Fix a basis $B$ for $\mathcal{F}$ as a $K$-vector space such that $1\in B$. The map $\alpha_B:B\rightarrow F$ defined by $\alpha(b)=2b$ for $b\in B\setminus\{1\}$ and $\alpha(1)=1$ extends to an automorphism $\hat{\alpha}_B$ of $(F;0,+)$ as a $K$-vector space. Since $\hat{\alpha}_B(1)=1$, we have in fact that $\hat{\alpha}_B$ is an automorphism of $(F;+,1)$.

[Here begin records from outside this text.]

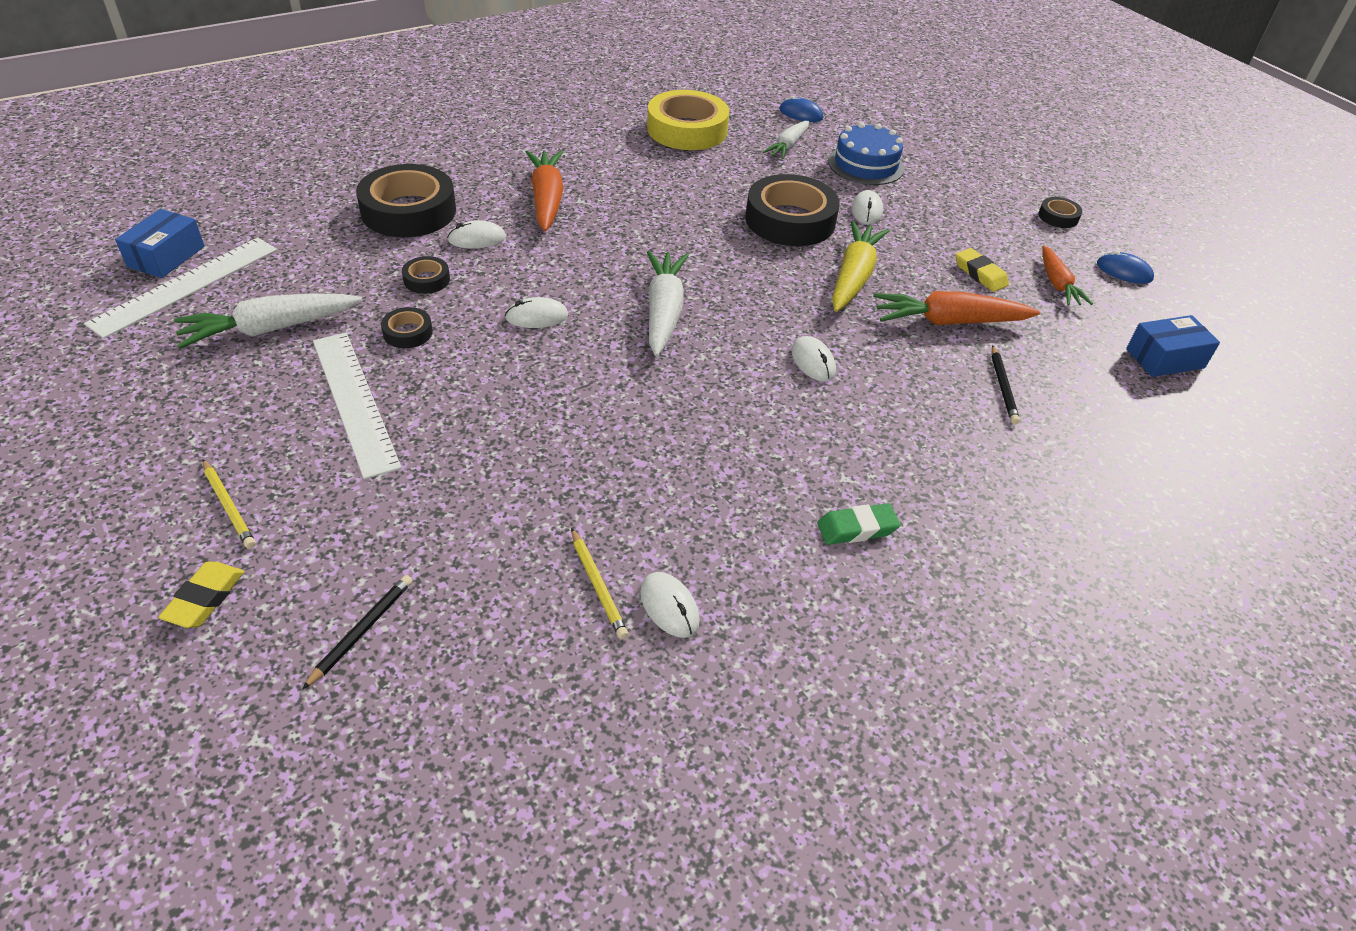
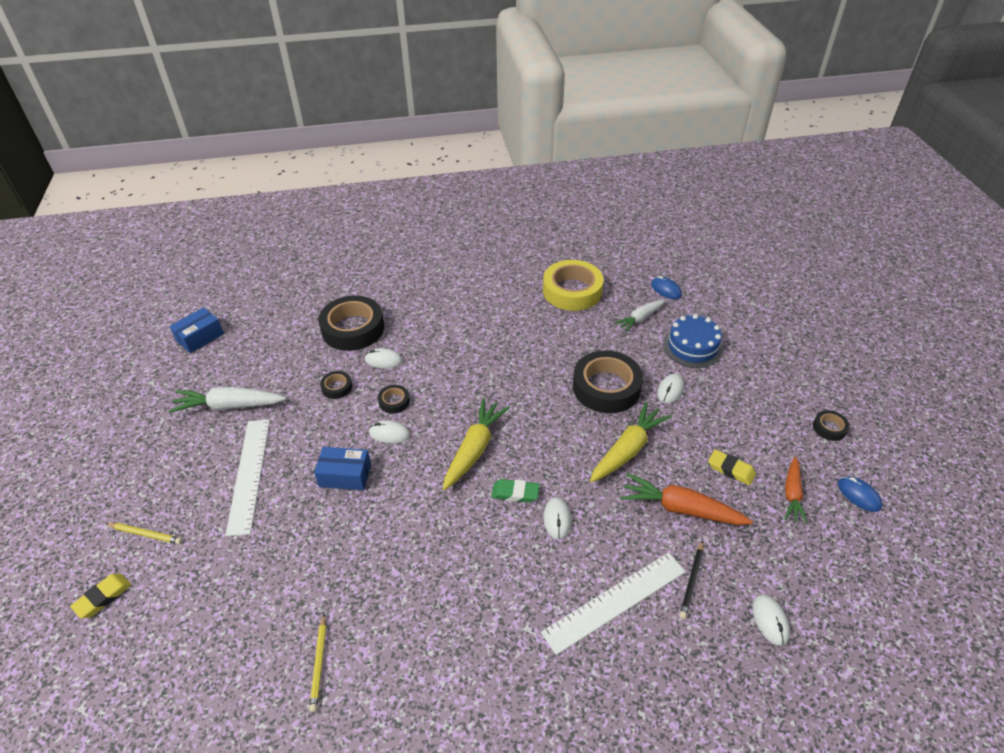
camera: 25 degrees right, 0 degrees up
white ruler [84,238,277,339] -> white ruler moved to [541,552,686,655]
yellow pencil [202,459,256,549] -> yellow pencil turned 60 degrees counterclockwise [105,523,182,544]
black pencil [303,575,413,689] -> none
black tape [381,307,433,348] -> black tape moved to [378,385,410,414]
orange carrot [526,150,563,231] -> none
white mouse [640,572,700,638] -> white mouse moved to [752,595,790,646]
white carrot [647,251,689,356] -> yellow carrot [443,398,510,490]
green eraser [817,503,900,545] -> green eraser moved to [491,479,540,503]
yellow eraser [956,248,1009,292] -> yellow eraser turned 45 degrees counterclockwise [708,449,756,485]
blue box [1126,315,1220,377] -> blue box moved to [314,447,371,490]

Now let's show that $\hat{\alpha}_B$ does not respect multiplication. Specifically, fixing $b\in B\setminus\{1\}$ let $b^2=\sum_{1\le i\le n} a_ib_i$ with $a_i\in K$, $b_i\in B$, $b_1=1$, and $b_2=b$. Note that I'm not demanding that the $a_i$s be nonzero; however, we must have $\sum_{2\le i\le n}a_ib_i\not=0$ since $b$ is nonstandard. We then have $$\hat{\alpha}_B(b^2)=a_1+2a_2b+..+2a_nb_n$$ but $$\hat{\alpha}_B(b)\hat{\alpha}_B(b)=2b\cdot 2b=4b^2=4a_1+4a_2b+...+4a_nb_n.$$ If $\hat{\alpha}_B$ is to respect multiplication, then these must be equal, which would give $$3a_1+2(a_2b+...+a_nb_n)=0.$$ The term $2(a_2b+...+a_nb_n)$ is nonzero and so nonstandard, per the observation at the end of the previous paragraph; since $3a_1$ is standard, this gives a contradiction.
Unfortunately, $\hat{\alpha}_B$ need not respect the ordering. To ensure that the ordering is respected we need a further condition on the original basis $B$:
Say that a basis $B$ for $\mathcal{F}$ as a $K$-vector space is good if $1\in B$ and no other element of $B$ is finite but non-infinitesimal.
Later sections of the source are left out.